(Records supplied)

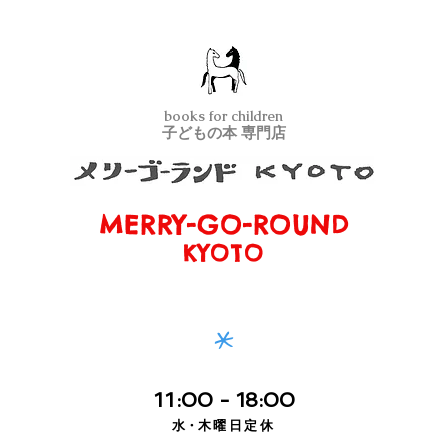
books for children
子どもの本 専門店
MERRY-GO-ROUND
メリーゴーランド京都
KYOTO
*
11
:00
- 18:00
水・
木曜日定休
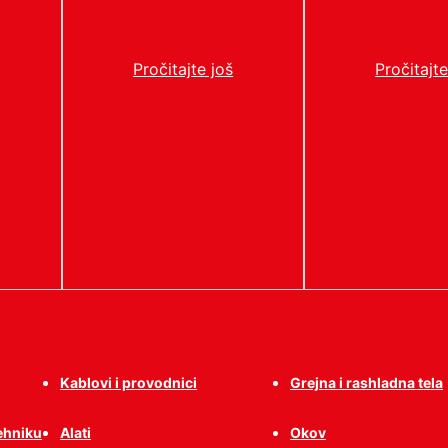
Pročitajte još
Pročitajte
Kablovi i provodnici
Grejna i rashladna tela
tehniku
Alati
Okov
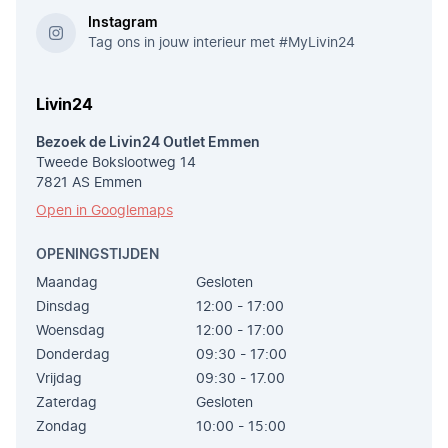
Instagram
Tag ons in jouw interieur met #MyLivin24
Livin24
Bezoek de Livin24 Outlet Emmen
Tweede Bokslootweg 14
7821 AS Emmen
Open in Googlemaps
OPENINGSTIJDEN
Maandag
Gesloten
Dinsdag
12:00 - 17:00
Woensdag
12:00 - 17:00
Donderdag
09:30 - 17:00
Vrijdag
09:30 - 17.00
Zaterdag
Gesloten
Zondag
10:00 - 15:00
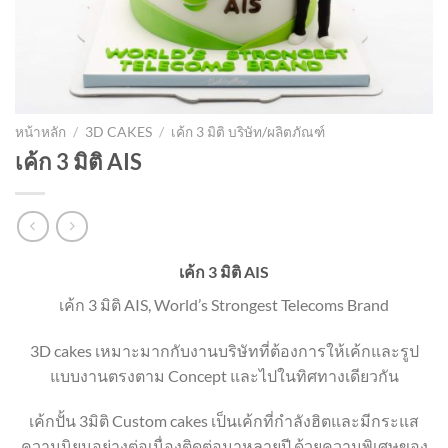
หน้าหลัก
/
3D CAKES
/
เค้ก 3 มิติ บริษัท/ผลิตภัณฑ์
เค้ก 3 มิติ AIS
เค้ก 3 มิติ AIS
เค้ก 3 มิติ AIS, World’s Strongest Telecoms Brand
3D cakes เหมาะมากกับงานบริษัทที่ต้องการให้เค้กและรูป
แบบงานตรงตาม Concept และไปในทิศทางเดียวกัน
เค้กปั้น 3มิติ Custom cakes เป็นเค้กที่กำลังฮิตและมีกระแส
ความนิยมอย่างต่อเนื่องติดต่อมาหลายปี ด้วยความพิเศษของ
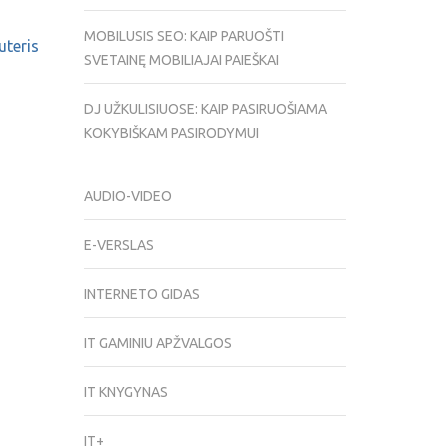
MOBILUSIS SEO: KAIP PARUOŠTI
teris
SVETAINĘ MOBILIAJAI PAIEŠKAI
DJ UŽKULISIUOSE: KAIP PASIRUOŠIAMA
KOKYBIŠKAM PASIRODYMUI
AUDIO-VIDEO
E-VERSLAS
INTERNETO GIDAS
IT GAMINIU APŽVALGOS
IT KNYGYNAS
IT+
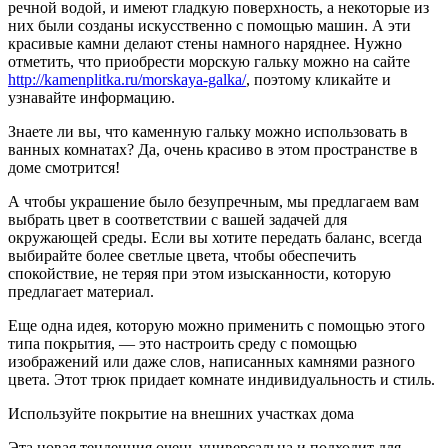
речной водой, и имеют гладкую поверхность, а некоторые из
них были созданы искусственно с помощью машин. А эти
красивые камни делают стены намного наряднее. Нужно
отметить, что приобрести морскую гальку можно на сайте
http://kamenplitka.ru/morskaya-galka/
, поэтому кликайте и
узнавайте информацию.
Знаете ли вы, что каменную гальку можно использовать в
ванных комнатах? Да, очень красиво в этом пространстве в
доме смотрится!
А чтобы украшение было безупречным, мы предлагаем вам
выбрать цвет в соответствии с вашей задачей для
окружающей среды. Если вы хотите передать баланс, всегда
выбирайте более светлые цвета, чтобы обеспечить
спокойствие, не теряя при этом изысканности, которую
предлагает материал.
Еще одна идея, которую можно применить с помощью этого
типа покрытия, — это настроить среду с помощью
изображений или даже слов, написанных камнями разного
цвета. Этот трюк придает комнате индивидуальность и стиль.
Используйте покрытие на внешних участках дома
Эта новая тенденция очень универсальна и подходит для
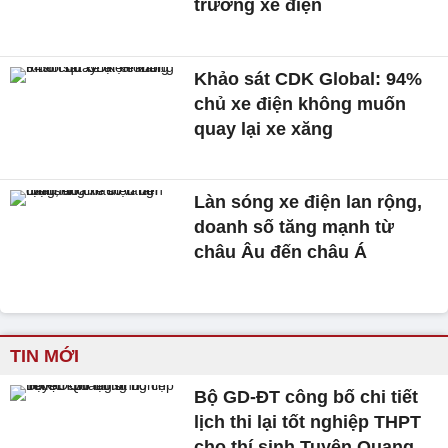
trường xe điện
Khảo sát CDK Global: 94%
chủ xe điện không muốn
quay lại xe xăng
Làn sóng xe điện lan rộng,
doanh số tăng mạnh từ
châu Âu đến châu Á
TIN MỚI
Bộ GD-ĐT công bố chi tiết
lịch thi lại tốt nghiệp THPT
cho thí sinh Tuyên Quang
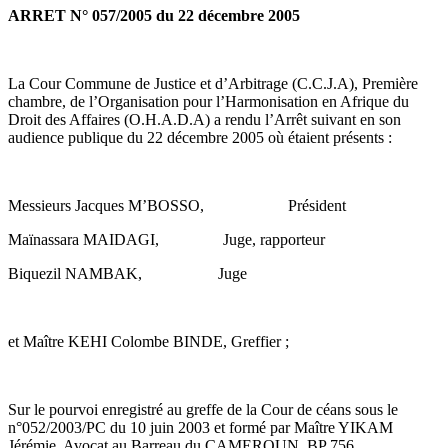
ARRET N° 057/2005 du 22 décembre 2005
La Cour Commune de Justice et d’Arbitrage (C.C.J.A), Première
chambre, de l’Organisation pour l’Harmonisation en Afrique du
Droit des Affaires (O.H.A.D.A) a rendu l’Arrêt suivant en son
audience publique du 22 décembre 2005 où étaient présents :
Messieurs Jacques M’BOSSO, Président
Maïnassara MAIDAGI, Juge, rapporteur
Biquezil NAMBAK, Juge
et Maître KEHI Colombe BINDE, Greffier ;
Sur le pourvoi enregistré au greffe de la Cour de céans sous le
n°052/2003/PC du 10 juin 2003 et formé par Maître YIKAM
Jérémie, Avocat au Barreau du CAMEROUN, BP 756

(End Records supplied)

What to do.
Print the material above verbatim, no images.

Answer space.
books for children
子どもの本 専門店
MERRY-GO-ROUND
メリーゴーランド京都
KYOTO
*
11
:00
- 18:00
水・
木曜日定休
Pročitajte još
Pročitajte
Kablovi i provodnici
Grejna i rashladna tela
tehniku
Alati
Okov
Instagram
Tag ons in jouw interieur met #MyLivin24
Livin24
Bezoek de Livin24 Outlet Emmen
Tweede Bokslootweg 14
7821 AS Emmen
Open in Googlemaps
OPENINGSTIJDEN
Maandag
Gesloten
Dinsdag
12:00 - 17:00
Woensdag
12:00 - 17:00
Donderdag
09:30 - 17:00
Vrijdag
09:30 - 17.00
Zaterdag
Gesloten
Zondag
10:00 - 15:00
หน้าหลัก
/
3D CAKES
/
เค้ก 3 มิติ บริษัท/ผลิตภัณฑ์
เค้ก 3 มิติ AIS
เค้ก 3 มิติ AIS
เค้ก 3 มิติ AIS, World’s Strongest Telecoms Brand
3D cakes เหมาะมากกับงานบริษัทที่ต้องการให้เค้กและรูป
แบบงานตรงตาม Concept และไปในทิศทางเดียวกัน
เค้กปั้น 3มิติ Custom cakes เป็นเค้กที่กำลังฮิตและมีกระแส
ความนิยมอย่างต่อเนื่องติดต่อมาหลายปี ด้วยความพิเศษของ
MOBILUSIS SEO: KAIP PARUOŠTI
teris
SVETAINĘ MOBILIAJAI PAIEŠKAI
DJ UŽKULISIUOSE: KAIP PASIRUOŠIAMA
KOKYBIŠKAM PASIRODYMUI
AUDIO-VIDEO
E-VERSLAS
INTERNETO GIDAS
IT GAMINIU APŽVALGOS
IT KNYGYNAS
IT+
речной водой, и имеют гладкую поверхность, а некоторые из
них были созданы искусственно с помощью машин. А эти
красивые камни делают стены намного наряднее. Нужно
отметить, что приобрести морскую гальку можно на сайте
http://kamenplitka.ru/morskaya-galka/
, поэтому кликайте и
узнавайте информацию.
Знаете ли вы, что каменную гальку можно использовать в
ванных комнатах? Да, очень красиво в этом пространстве в
доме смотрится!
А чтобы украшение было безупречным, мы предлагаем вам
выбрать цвет в соответствии с вашей задачей для
окружающей среды. Если вы хотите передать баланс, всегда
выбирайте более светлые цвета, чтобы обеспечить
спокойствие, не теряя при этом изысканности, которую
предлагает материал.
Еще одна идея, которую можно применить с помощью этого
типа покрытия, — это настроить среду с помощью
изображений или даже слов, написанных камнями разного
цвета. Этот трюк придает комнате индивидуальность и стиль.
Используйте покрытие на внешних участках дома
Эта новая тенденция очень универсальна и подходит для
trường xe điện
Khảo sát CDK Global: 94%
chủ xe điện không muốn
quay lại xe xăng
Làn sóng xe điện lan rộng,
doanh số tăng mạnh từ
châu Âu đến châu Á
TIN MỚI
Bộ GD-ĐT công bố chi tiết
lịch thi lại tốt nghiệp THPT
cho thí sinh Tuyên Quang
ARRET N° 057/2005 du 22 décembre 2005
La Cour Commune de Justice et d’Arbitrage (C.C.J.A), Première
chambre, de l’Organisation pour l’Harmonisation en Afrique du
Droit des Affaires (O.H.A.D.A) a rendu l’Arrêt suivant en son
audience publique du 22 décembre 2005 où étaient présents :
Messieurs Jacques M’BOSSO, Président
Maïnassara MAIDAGI, Juge, rapporteur
Biquezil NAMBAK, Juge
et Maître KEHI Colombe BINDE, Greffier ;
Sur le pourvoi enregistré au greffe de la Cour de céans sous le
n°052/2003/PC du 10 juin 2003 et formé par Maître YIKAM
Jérémie, Avocat au Barreau du CAMEROUN, BP 756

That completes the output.